Convert the lines into a numbered list, starting with the line containing "durabilidade. Esse material" and going on through the last line, both included. Skip any blank lines and leave the pictures out.
[[ Extracted information, beginning ]]
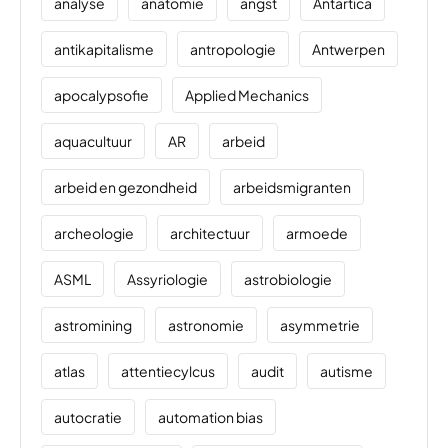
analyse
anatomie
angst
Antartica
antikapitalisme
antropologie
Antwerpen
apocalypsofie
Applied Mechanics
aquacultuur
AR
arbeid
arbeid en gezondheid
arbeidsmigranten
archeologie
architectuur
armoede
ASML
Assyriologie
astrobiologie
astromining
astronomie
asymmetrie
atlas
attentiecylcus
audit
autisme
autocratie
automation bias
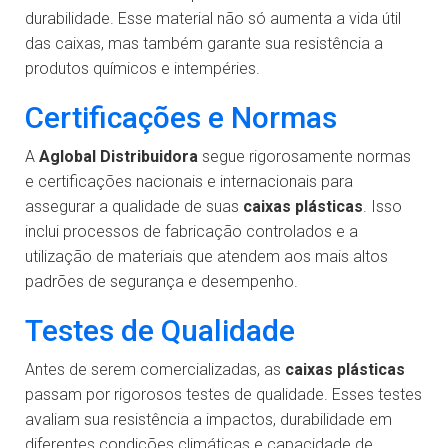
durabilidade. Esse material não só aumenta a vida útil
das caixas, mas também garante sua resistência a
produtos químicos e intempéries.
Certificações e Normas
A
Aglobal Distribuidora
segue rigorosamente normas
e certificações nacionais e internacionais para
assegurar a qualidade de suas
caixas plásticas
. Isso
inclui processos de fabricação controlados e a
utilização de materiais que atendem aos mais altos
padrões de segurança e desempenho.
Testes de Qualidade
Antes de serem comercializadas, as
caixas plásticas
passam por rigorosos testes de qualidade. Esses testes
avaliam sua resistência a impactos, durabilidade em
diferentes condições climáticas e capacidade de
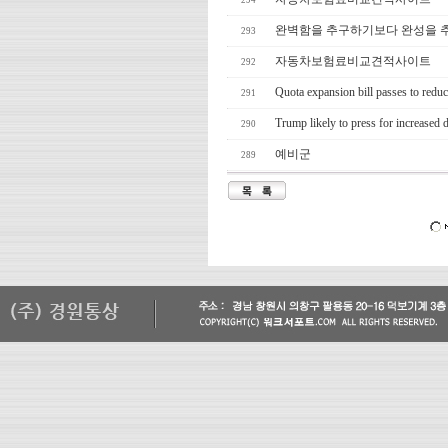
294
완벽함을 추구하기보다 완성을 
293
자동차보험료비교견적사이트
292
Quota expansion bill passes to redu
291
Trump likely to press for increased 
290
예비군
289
[[ Extracted information, end ]]
Response for this exercise:
1. durabilidade. Esse material não só aumenta a vida útil
2. das caixas, mas também garante sua resistência a
3. produtos químicos e intempéries.
4. Certificações e Normas
5. A
6. Aglobal Distribuidora
7. segue rigorosamente normas
8. e certificações nacionais e internacionais para
9. assegurar a qualidade de suas
10. caixas plásticas
11. . Isso
12. inclui processos de fabricação controlados e a
13. utilização de materiais que atendem aos mais altos
14. padrões de segurança e desempenho.
15. Testes de Qualidade
16. Antes de serem comercializadas, as
17. caixas plásticas
18. passam por rigorosos testes de qualidade. Esses testes
19. avaliam sua resistência a impactos, durabilidade em
20. diferentes condições climáticas e capacidade de
21. 294
22. 완벽함을 추구하기보다 완성을 
23. 293
24. 자동차보험료비교견적사이트
25. 292
26. Quota expansion bill passes to redu
27. 291
28. Trump likely to press for increased 
29. 290
30. 예비군
31. 289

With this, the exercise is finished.